Garçon manqué - Samuel Champagne
J'avais énormément aimé "Recrue", le roman de Samuel Champagne dans la collection Tabou qui traitait de l'homosexualité à l'adolescence (j'en parlais ici). Je trouvais qu'il offrait une vision positive mais réaliste (et pas rose nanane) de ce que vivaient ces jeunes. Quand "Garçon manqué" est arrivé dans ma boîte, je l'ai tout de suite ouvert car j'avais été interpellée par une conversation que j'avais eu avec l'auteur au salon du livre de Montréal.
Verdict?

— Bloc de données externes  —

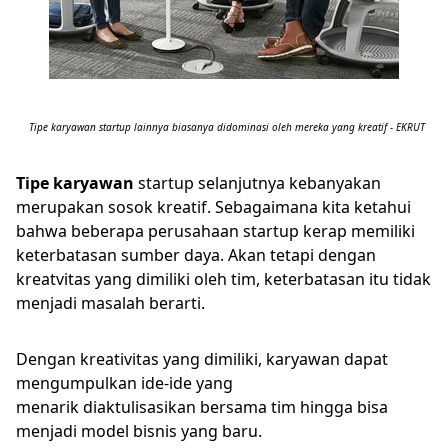
Tipe karyawan startup lainnya biasanya didominasi oleh mereka yang kreatif - EKRUT
Tipe karyawan
startup selanjutnya kebanyakan
merupakan sosok kreatif. Sebagaimana kita ketahui
bahwa beberapa perusahaan startup kerap memiliki
keterbatasan sumber daya. Akan tetapi dengan
kreatvitas yang dimiliki oleh tim, keterbatasan itu tidak
menjadi masalah berarti.
Dengan kreativitas yang dimiliki, karyawan dapat
mengumpulkan ide-ide yang
menarik diaktulisasikan bersama tim hingga bisa
menjadi model bisnis yang baru.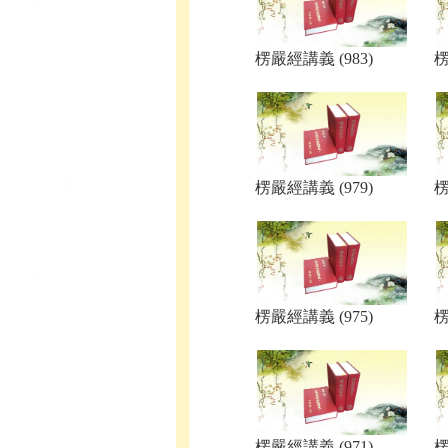
楞嚴經講義 (983)
楞
楞嚴經講義 (979)
楞
楞嚴經講義 (975)
楞
楞嚴經講義 (971)
楞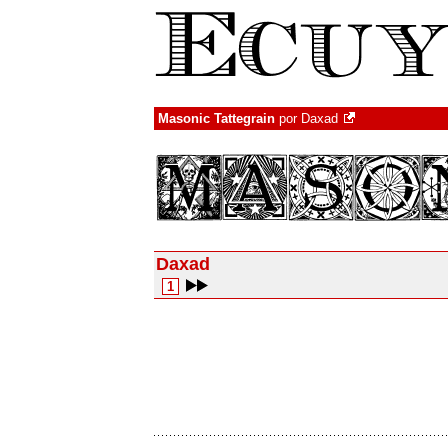
Masonic Tattegrain
por
Daxad
Daxad
1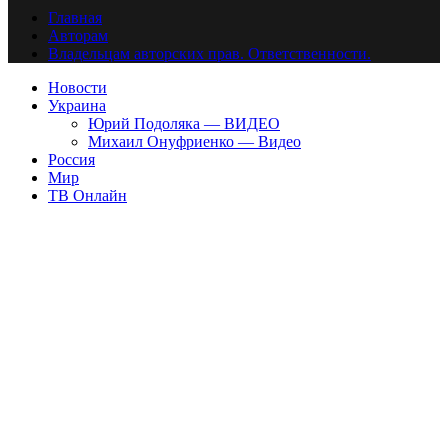
Главная
Авторам
Владельцам авторских прав. Ответственности.
Новости
Украина
Юрий Подоляка — ВИДЕО
Михаил Онуфриенко — Видео
Россия
Мир
ТВ Онлайн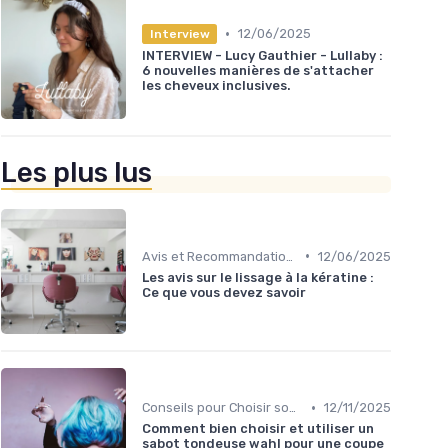
•
12/06/2025
Interview
INTERVIEW - Lucy Gauthier - Lullaby :
6 nouvelles manières de s'attacher
les cheveux inclusives.
Les plus lus
•
Avis et Recommandations
12/06/2025
Les avis sur le lissage à la kératine :
Ce que vous devez savoir
•
Conseils pour Choisir son Coiffeur
12/11/2025
Comment bien choisir et utiliser un
sabot tondeuse wahl pour une coupe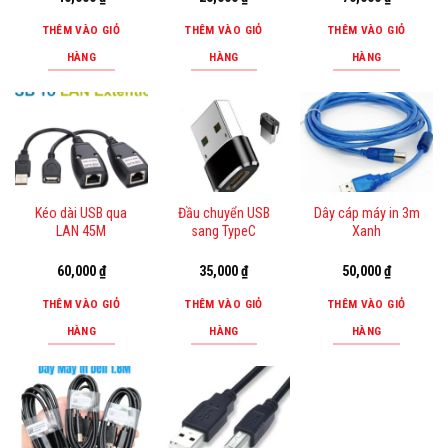
THÊM VÀO GIỎ
THÊM VÀO GIỎ
THÊM VÀO GIỎ
HÀNG
HÀNG
HÀNG
Kéo dài USB qua
Đầu chuyển USB
Dây cáp máy in 3m
LAN 45M
sang TypeC
Xanh
60,000
₫
35,000
₫
50,000
₫
THÊM VÀO GIỎ
THÊM VÀO GIỎ
THÊM VÀO GIỎ
HÀNG
HÀNG
HÀNG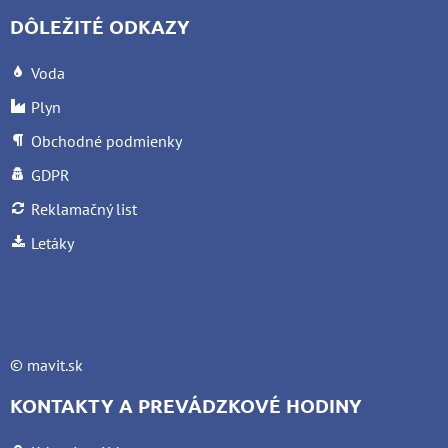
DÔLEŽITÉ ODKAZY
Voda
Plyn
Obchodné podmienky
GDPR
Reklamačný list
Letáky
©
mavit.sk
KONTAKTY A PREVÁDZKOVÉ HODINY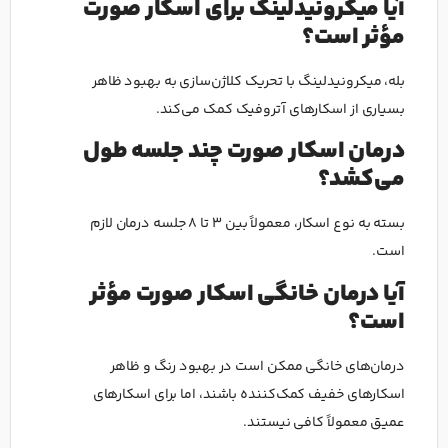
آیا میکرونیدلینگ برای اسکار صورت
مؤثر است؟
بله، میکرونیدلینگ با تحریک کلاژن‌سازی به بهبود ظاهر
بسیاری از اسکارهای آتروفیک کمک می‌کند.
درمان اسکار صورت چند جلسه طول
می‌کشد؟
بسته به نوع اسکار، معمولاً بین ۳ تا ۸ جلسه درمان لازم
است.
آیا درمان خانگی اسکار صورت مؤثر
است؟
درمان‌های خانگی ممکن است در بهبود رنگ و ظاهر
اسکارهای خفیف کمک‌کننده باشند، اما برای اسکارهای
عمیق معمولاً کافی نیستند.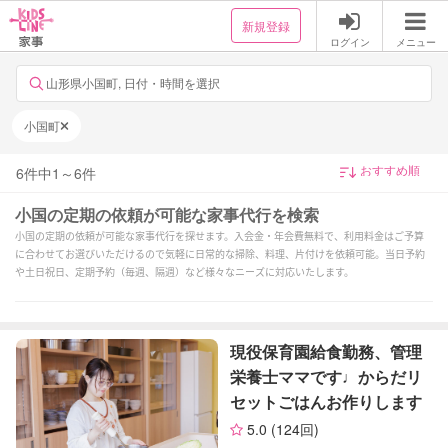
新規登録
ログイン
メニュー
山形県小国町, 日付・時間を選択
小国町
6
件中
1
～
6
件
小国の定期の依頼が可能な家事代行を検索
小国の定期の依頼が可能な家事代行を探せます。入会金・年会費無料で、利用料金はご予算
に合わせてお選びいただけるので気軽に日常的な掃除、料理、片付けを依頼可能。当日予約
や土日祝日、定期予約（毎週、隔週）など様々なニーズに対応いたします。
現役保育園給食勤務、管理
栄養士ママです♩からだリ
セットごはんお作りします
5.0
(124回)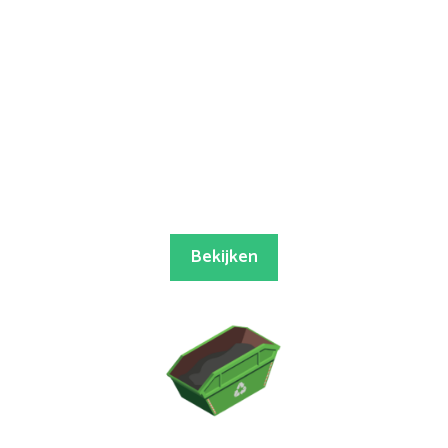
Bekijken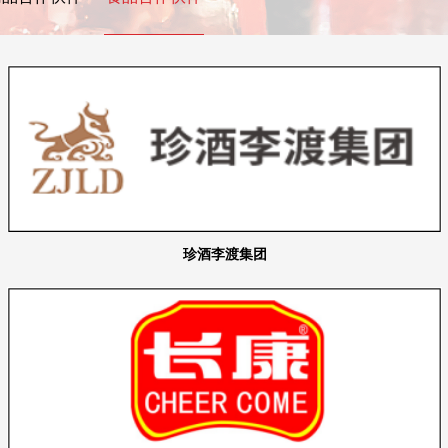
珍酒李渡集团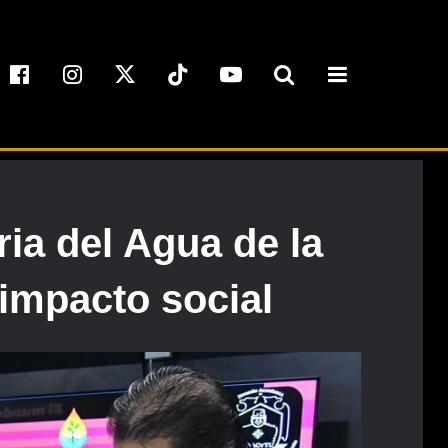
ia del Agua de la
impacto social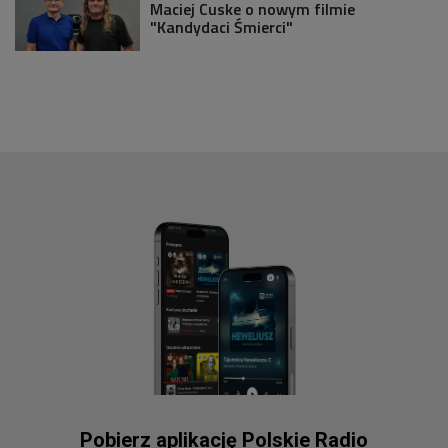
Maciej Cuske o nowym filmie
"Kandydaci Śmierci"
Pobierz aplikację Polskie Radio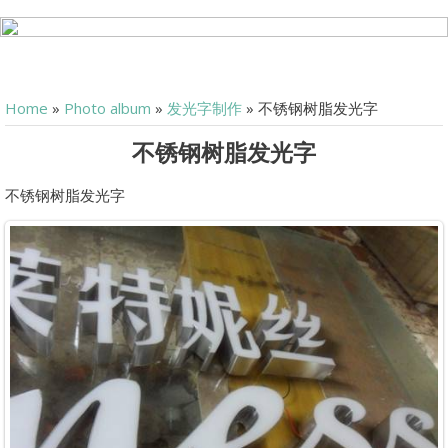
Home
»
Photo album
»
发光字制作
» 不锈钢树脂发光字
不锈钢树脂发光字
不锈钢树脂发光字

Livre nécessaire, percutant, que j'ai aimé mais qui m'a moins touchée que "Recrue". Est-ce parce que la situation traitée (la transsexualité) m'est moins familière? Peut-être... mais je m'explique.
Au début du roman, Eloïse a 10 ans. Déjà, elle ressent un profond malaise qu'elle a du mal à identifier. En effet, elle ne se reconnaît aucunement dans "la princesse" ou "la poupée" dont ses proches parlent. Dans sa tête, Eloïse est "il". C'est un gars. Pas une fille tomboy ou une "butch". Juste un gars. C'est donc le cheminement d'Eloïse (qui devient graduellement Eloi) que nous suivrons à travers ces pages. Un cheminement qui fera réagir, qui ne se fera pas sans heurts. Mais qui sensibilise à une situation très méconnue. Qu'arrive-t-il quand la nature s'est trompée?
J'avoue avoir eu davantage de mal, voire même un peu de lassitude avec la première partie. Je conçois parfaitement que ces pages qui traitent surtout du mal être persistant, de la réalisation, de la perception du jeune par son entourage étaient très nécessaires. Comment comprendre, autrement, la décision et la volonté de fer d'Eloi de devenir lui-même? Surtout à ce jeune âge. Mais à la lecture, j'avoue avoir trouvé ça un peu redondant. J'ai de beaucoup préféré quand les choses commencent à s'enclencher, quand elles sont claires et que les démarches commencent. Le personnage évolue, vit des hauts et des bas, le tout dans un style toujours nuancé mais aussi travaillé sans en avoir l'air. La réaction de son entourage est aussi fort intéressante. Et on réalise en lisant le roman à quel point c'est difficile de changer de pronom. De perception. Parce que même en tant que lecteur, on est parfois mélangé et on ne sait plus trop. Très réaliste, quoi.
Précisons que l'auteur sait de quoi il parle (et ça se voit dans le roman) car il est lui-même en transition et qu'il a longuement travaillé sur la littérature gay, lesbienne et transsexuelle pour la jeunesse. Un roman à lire. Ne serait-ce que pour ébranler quelques certitudes.